Cela faisait de nombreux mois que la candidature de Denis Mukwege se précisait. Il y a d’abord eu l’appel d’un groupe d’intellectuels et de membres de la société civile en juin 2022, qui demandait au docteur d’être « l’ultime recours » de la prochaine présidentielle. Et puis il y eu ses nombreuses sorties médiatiques pour dénoncer le risque de balkanisation du pays, le rôle de déstabilisation des pays voisins, mais aussi pour critiquer la mauvaise gouvernance de Félix Tshisekedi, la corruption à tous les étages et l’instrumentalisation de la justice. Le médecin avait même co-signé une tribune avec deux autres candidats déclarés, Martin Fayulu et Augustin Matata Ponyo. Mi-septembre, un groupe de femmes lui avait remis 100.000 dollars qu’elles avaient collectés pour qu’il dépose la caution de sa candidature. Ce lundi, dans la grande salle de la paroisse Fatima, plus personne ne doutait des intentions de Denis Mukwege.

« L’homme qui répare les femmes » est-il en mesure de « réparer » son propre pays, en proie aux guerres, à la corruption et à la prédation depuis bientôt 30 ans ? Denis Mukwege est-il l’homme de la situation ? Côté pile, le prix Nobel coche toutes les cases du candidat idéal : issu de la société civile, intègre, multi-récompensé pour son action en faveur des droits de l’homme, reconnu internationalement, et sans compromission avec les différents pouvoirs. Depuis plus de 30 ans, ce gynécologue soigne les femmes victimes de viols et de mutilations sexuelles dans son hôpital de Panzi. Le travail du médecin est reconnu dans le monde entier, et sa candidature retiendra l’attention des médias internationaux à la présidentielle congolaise de décembre.

Côté face, Denis Mukwege est un novice en politique, sans parti structuré et sans véritable ancrage national.
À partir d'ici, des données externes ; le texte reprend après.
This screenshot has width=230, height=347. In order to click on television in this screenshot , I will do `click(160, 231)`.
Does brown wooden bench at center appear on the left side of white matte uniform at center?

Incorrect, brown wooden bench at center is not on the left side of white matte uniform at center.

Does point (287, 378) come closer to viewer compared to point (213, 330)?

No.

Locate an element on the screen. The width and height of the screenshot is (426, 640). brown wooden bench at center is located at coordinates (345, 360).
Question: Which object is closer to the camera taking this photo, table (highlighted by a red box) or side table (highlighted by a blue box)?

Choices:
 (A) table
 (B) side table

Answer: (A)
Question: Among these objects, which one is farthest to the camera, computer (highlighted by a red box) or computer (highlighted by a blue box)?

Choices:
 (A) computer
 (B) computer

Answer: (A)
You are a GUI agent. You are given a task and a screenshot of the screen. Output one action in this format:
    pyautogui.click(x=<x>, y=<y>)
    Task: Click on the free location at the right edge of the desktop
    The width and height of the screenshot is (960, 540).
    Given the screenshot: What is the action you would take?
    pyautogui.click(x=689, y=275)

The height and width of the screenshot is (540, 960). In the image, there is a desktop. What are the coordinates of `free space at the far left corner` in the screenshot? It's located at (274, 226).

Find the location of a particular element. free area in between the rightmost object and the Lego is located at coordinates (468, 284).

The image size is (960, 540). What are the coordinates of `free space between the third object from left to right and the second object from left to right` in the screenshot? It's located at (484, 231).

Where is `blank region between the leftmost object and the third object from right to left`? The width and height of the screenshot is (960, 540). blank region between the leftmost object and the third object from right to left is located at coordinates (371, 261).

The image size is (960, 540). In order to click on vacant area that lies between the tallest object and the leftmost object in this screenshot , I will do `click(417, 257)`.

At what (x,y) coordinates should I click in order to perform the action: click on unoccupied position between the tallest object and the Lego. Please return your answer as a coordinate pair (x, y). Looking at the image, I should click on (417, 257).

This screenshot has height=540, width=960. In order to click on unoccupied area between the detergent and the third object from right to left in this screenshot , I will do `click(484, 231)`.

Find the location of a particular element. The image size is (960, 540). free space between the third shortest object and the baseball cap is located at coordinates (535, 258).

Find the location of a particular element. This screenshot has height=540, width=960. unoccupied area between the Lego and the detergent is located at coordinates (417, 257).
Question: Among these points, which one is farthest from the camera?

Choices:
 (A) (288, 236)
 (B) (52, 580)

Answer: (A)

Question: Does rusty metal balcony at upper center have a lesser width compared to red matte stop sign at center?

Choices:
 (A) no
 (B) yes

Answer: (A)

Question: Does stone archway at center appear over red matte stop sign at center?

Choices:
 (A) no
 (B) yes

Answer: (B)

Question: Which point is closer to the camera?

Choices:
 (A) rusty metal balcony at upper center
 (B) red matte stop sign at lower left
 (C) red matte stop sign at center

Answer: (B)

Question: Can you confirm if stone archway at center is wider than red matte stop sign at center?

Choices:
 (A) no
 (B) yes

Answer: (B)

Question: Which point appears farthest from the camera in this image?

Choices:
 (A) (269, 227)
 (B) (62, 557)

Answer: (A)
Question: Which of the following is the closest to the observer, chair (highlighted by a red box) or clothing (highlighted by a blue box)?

A trois mois du scrutin, sa déclaration tardive lui laisse peu de temps pour battre campagne et se faire connaître des Congolais aux quatre coins d’un pays grand comme cinq fois la France. Il faudra aussi que le prix Nobel trouve les ressources financières pour organiser meetings et déplacements. Ses détracteurs voient en Denis Mukwege un « candidat de l’Occident », reçu avec les honneurs par le monde entier, du Pape au président Macron, qui l’a rencontré en marge de son déplacement en RDC, à l’ambassade de France. N’est-il pas davantage connu en dehors du Congo que dans son propre pays ? Mais surtout, Denis Mukwege n’est-il pas qu’un candidat de plus, dans un paysage politique déjà saturé de candidatures de l’opposition ?

Le vrai défi du docteur Mukwege sera d’être en mesure de recoller les morceaux d’une opposition morcelée. Sa candidature vient en effet se rajouter à celle de Martin Fayulu et Moïse Katumbi, deux poids lourds de l’opposition, sans compter les deux anciens Premiers ministres Matata Ponyo et Adolphe Muzito, eux aussi sur la ligne de départ. Dans un scrutin à un tour, seule une grande alliance de l’opposition, derrière un candidat unique, serait en mesure de battre le président sortant. La candidature de Denis Mukwege peut-elle rebattre les cartes et changer la donne ? Le médecin ne s’y est pas trompé en appelant « à la coalition des forces du changement ». Un appel du pied à peine déguisé aux autres ténors de l’opposition, Fayulu, Katumbi et Matata, de se rallier derrière sa bannière. L’invitation est désormais lancée. Il reste un peu moins de trois mois à Denis Mukwege pour convaincre… ou pas.